From March 7 to 1er April, at the Grand Théâtre de Québec

Luc Baker, The Press

Good looking guy


PHOTO VALÉRIE SUBMITTED, PROVIDED BY THE CTD’A

Marie Bernier, Cynthia Wu-Maheux and Oumy Dembele in rehearsal at the CTD’A

The Center du Théâtre d’Aujourd’hui offers a feminist and committed satire written by Canadian author Erin Shields (Handsome Man) and translated by Olivier Sylvestre. “A show that demystifies, with humor, everything that is toxic in our popular culture”, they say. The women of Good looking guy shamelessly assume all roles of power. By taking up themes dear to the author: ordinary sexism, mansplaining, gender stereotypes… Gabriel Lemire plays the handsome guy in question, alongside Marie Bernier, Cynthia Wu-Maheux and Oumy Dembele.

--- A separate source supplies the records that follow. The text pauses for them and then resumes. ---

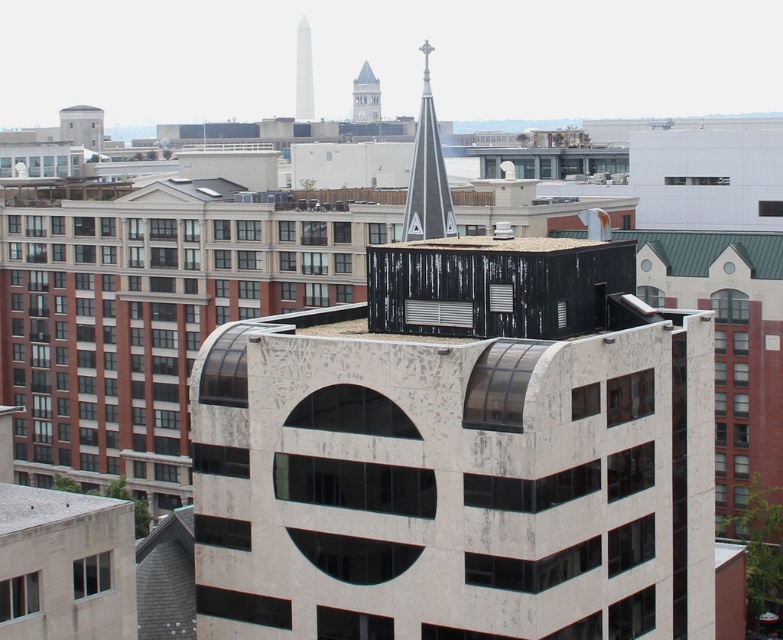
Question: Which point is farther from the camera taking this photo?

Choices:
 (A) (370, 88)
 (B) (760, 256)

Answer: (A)

Question: Considering the real-world distances, which object is closest to the gray shingles spire at upper center?

Choices:
 (A) smooth gray steeple at upper center
 (B) green corrugated metal roof at upper right
 (C) white marble tower at upper center

Answer: (B)

Question: Observing the image, what is the correct spatial positioning of green corrugated metal roof at upper right in reference to gray shingles spire at upper center?

Choices:
 (A) left
 (B) right

Answer: (B)

Question: Based on their relative distances, which object is nearer to the green corrugated metal roof at upper right?

Choices:
 (A) gray shingles spire at upper center
 (B) white marble tower at upper center

Answer: (A)

Question: Is green corrugated metal roof at upper right to the right of white marble tower at upper center from the viewer's perspective?

Choices:
 (A) yes
 (B) no

Answer: (A)

Question: Is gray shingles spire at upper center to the left of smooth gray steeple at upper center from the viewer's perspective?

Choices:
 (A) no
 (B) yes

Answer: (A)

From March 14 to April 5, at the Jean-Claude-Germain hall of the Center du Théâtre d’Aujourd’hui

Luc Baker, The Press

Cut


PHOTO PROVIDED BY THE PRODUCTION/THE COMPANIONS BAROQUES

Cut invites us to an experience where a feminine archetype is undone and recreated before us.

Cut invites us to an experience where a feminine archetype is undone and recreated in front of us, in an intimate and slightly destabilizing space for the public. The press release speaks to us of this proposal as “a powerful performative object”, with a device at the height of this text which has “the potential to open new angles of discussion and to propel our respective practices”. Nice program!

In the intimate room of the Théâtre Prospero, from March 14 to 1er april

Luc Baker, The Press

Sportriarchy


PHOTO PROVIDED BY PRODUCTION/THE PRECIOUS CRACKS

Sportriarchya creation of Précieuses fissures, an interdisciplinary theater company

Exploring the links between sport, entertainment and society, Sportriarchy is “an exploded and humorous work that invites the public to take a fresh look at our political, sporting and media institutions, to better rewrite the narratives of female power”. This is the proposal to which the dance and theater artists agree for us in this creation by Claire Renaud, scenographer, author and theater director. This one signs the first show of the Precious cracks, an interdisciplinary theater company whose “mission is to create works of social and philosophical significance”. A collage of textual, sound, video and performative materials.